EGO engine zachwyca. Animacja nie chce zwolnić ani na chwilę, chociaż na trasie dzieje się wiele, w powietrze spod kół wylatuje kurz, a z przodu śmieci z toru, zaś samochody pięknie się niszczą (acz bardziej te nielicencjonowane - to raczej logiczne). Co zastanawiające, w porównaniu do poprzednich gier Codemasters, oprawa nie wypada już tak fantastycznie. Nagle okazuje się, że mimo wszystko kilka lat temu mieliśmy piękniejsze kraksy czy lepszą „wczujkę” w jazdę, a nawet bardziej dynamiczne poczucie pędu. Nagle zaczyna nam brakować widoku z kokpitu, bo jest wyłącznie kamera znad maski... Dopóki nie popatrzymy w przeszłość serce się jednak raduje. Po niebie idyllicznie suną chmury, specyficzne kolorowe filtry i rozmycia przekładają się na pewien obraz growej beztroski.

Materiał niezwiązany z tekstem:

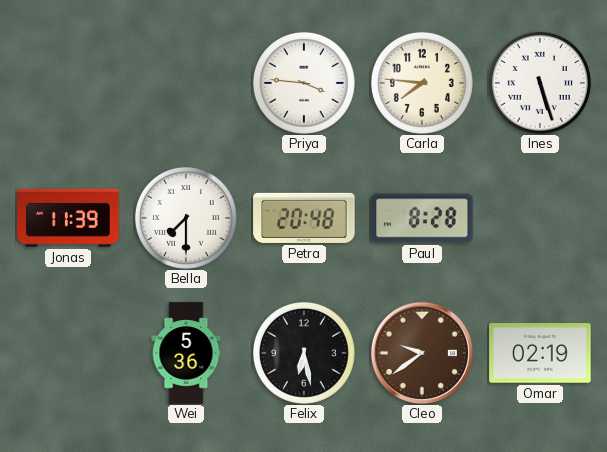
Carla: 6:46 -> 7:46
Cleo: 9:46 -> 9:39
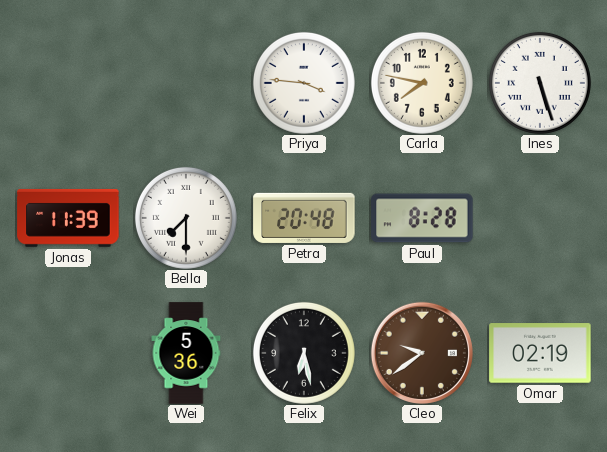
Carla: 7:46 -> 7:47
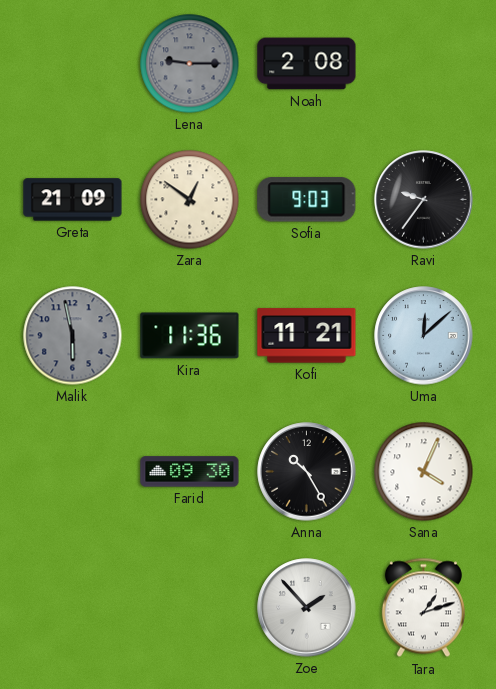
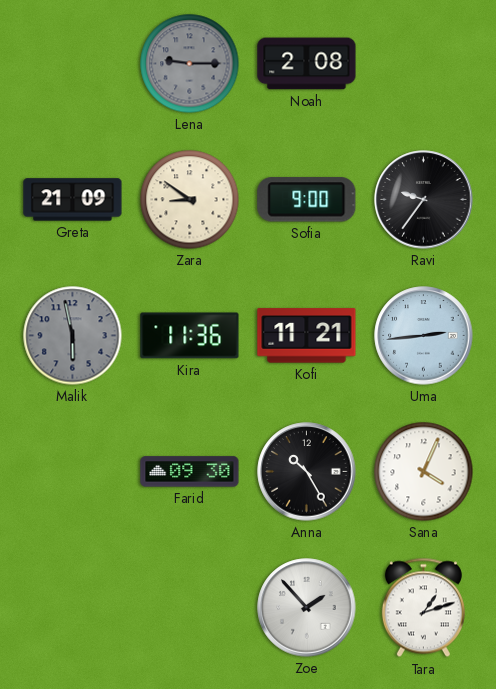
Zara: 12:51 -> 8:51
Sofia: 9:03 -> 9:00
Uma: 12:08 -> 2:44
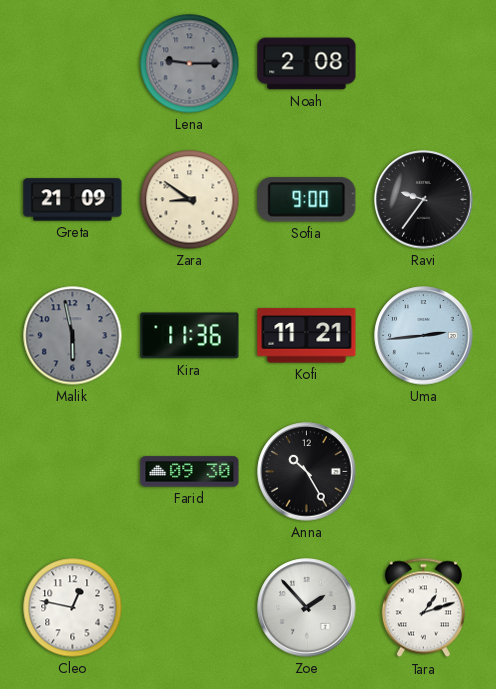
Sana: 4:04 -> none
Cleo: none -> 12:47
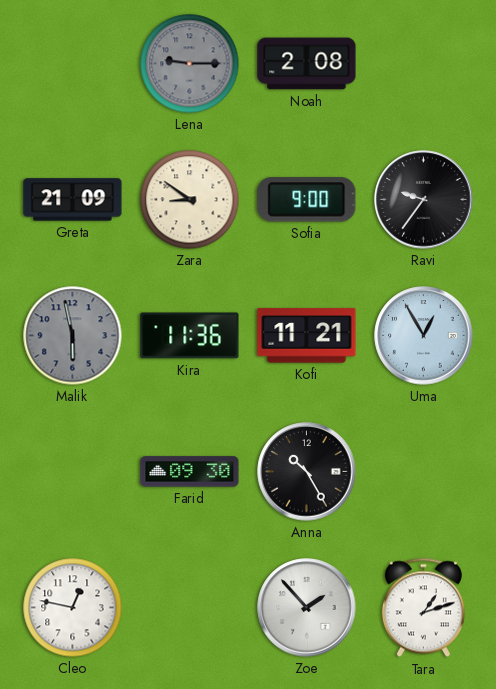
Uma: 2:44 -> 12:55
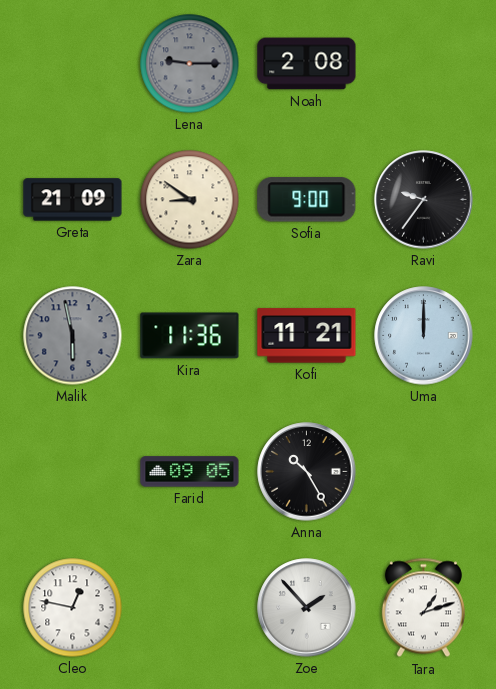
Uma: 12:55 -> 12:00
Farid: 09:30 -> 09:05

Z zestawu imprez dotąd drugoplanowych „mistrzowie kodu” zrobili zupełnie nowy produkt, który powinien znaleźć swoją niszę. Pewnie nie tak wielką, gdyż nie jest to propozycja dla wielbicieli symulatorów, a długoletni fani serii DiRT potraktują grę pewnie zwyczajnie jako samodzielne, sporych rozmiarów DLC do „trójki”, ale jednak. Rozgrywka daje naprawdę sporo frajdy, grafika niezwykle cieszy oko, muzyka dobrze zagrzewa do walki. Cieszy różnorodność zawodów, choć potrafi podirytować fakt, że nie będąc za bardzo zainteresowanym jednym ich typem będziemy musieli je mozolnie ukończyć chociaż na trzecim miejscu, aby pociągnąć karierę. Rozgrywka sieciowa nie zawodzi. Macie kumpli, którzy też kupią grę?